Tape trauma

Front cover of a VHS tape of 1984 cult comedy mystery film 'Repo Man', showing, in the foreground, star Emilio Estevez in front of a car with a group of menacing looking men, one wearing a balaclava and holding a gun

In the late eighties I lived in the East End of London and I used to rent movies from a little video shop on the A11 near Bow Road underground station. The routine – you might remember this – involved picking up a video on the way home from the tube and returning it in the morning. But life changed, I left college and got a job. Things got busy and I just stopped going up to Bow Road. Then one day, of course, I found a tape in the VCR, rented at some point in the distant past, waiting to be returned (pretty sure it wasn’t Repo Man).

Anyway, I was aware of the terrible, ineluctable logic of the videotape late fee. Everyone was in those days, it was a fact of life. No tape rental guy had ever forgiven a late fee, there was no such thing as a discount or time to pay or any kind of compromise. These guys looked like soft-eyed dweebs but we all knew they were backed up by brutes who’d come round and kneecap you for the fee if it went unpaid.

I left the tape there in the kitchen for a few days but it was haunting me. I mean the economics of the matter. I couldn’t sleep. Videotape late fees could only go up and they would never stop. I was watching my life disappear into a videotape-shaped void. You have to know, this wasn’t like dealing with the credit card company or the car loan people. There was no reasoning with a video shop, no restructuring, no resort to arbitration.

VHS tape and case from 1980 UK gangster film The Long Good Friday. The case illustration shows some of the cast, including Bob Hoskins and Helen Mirren against explosions and violence

So one morning, accepting the inevitable, I nervously took it up to Bow Road and handed it to the man behind the counter, quivering, trying to smile.
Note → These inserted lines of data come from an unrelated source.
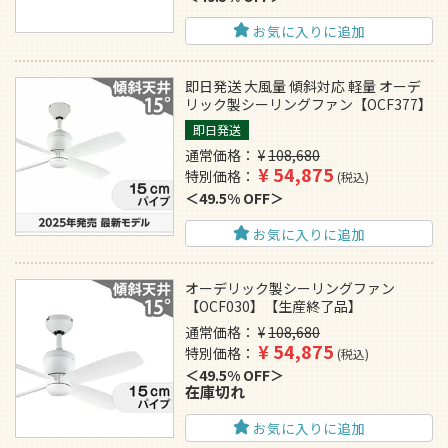
お気に入りに追加
即日発送 大風量 傾斜対応 軽量 オーデ
リック製シーリングファン【OCF377】
即日発送
通常価格
¥
108,680
¥
54,875
特別価格
税込
49.5% OFF
お気に入りに追加
オーデリック製シーリングファン
【OCF030】【生産終了品】
通常価格
¥
108,680
¥
54,875
特別価格
税込
49.5% OFF
在庫切れ
お気に入りに追加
He looked it up in his entirely non-computerised records, noted the rental date, raised an eyebrow and calculated my late fee – a daily sum multiplied by months and months. “Four hundred and ninety pounds” he said. At this point I could easily have cried or fainted or something. That would be at least a month’s wages, several months of rent – a ridiculous, comically-large sum of money for a schlub like me at that point, in my cheap suit.

We looked at each other. I instinctively knew what to do and he apparently did too. I said “okay thanks” or something, turned around and walked out. Be aware: this is not what usually happened. What usually happened was you blanched at the number, hesitated and then got your wallet out and paid up while videotape guy just watched. There could be no pleasantries in that moment, no chit-chat. Nothing at all till after the register drawer was closed.

Videotape cassette for 1985 Brat Pack movie The Breakfast Club. The tape label shows the cast in a friendly huddle against a white background.

On this occasion, though, he said nothing; didn’t demand payment, nor shout as I left, nor follow me out into the street, despite the iron law, the terrifying rigidity of the video shop fines regime. He just watched me go. So I treasure that moment. A parable of some kind – the silent agreement, the mutual acceptance of the absurdity of the situation, its irresolvability. I never went back and I never heard from that video shop again. And then, at some point, that whole chapter in the history of media technology closed, VHS tapes became awful, unrecyclable landfill, charity shop poison, undisposable at any cost. History drew a line around that moment in time and froze it forever.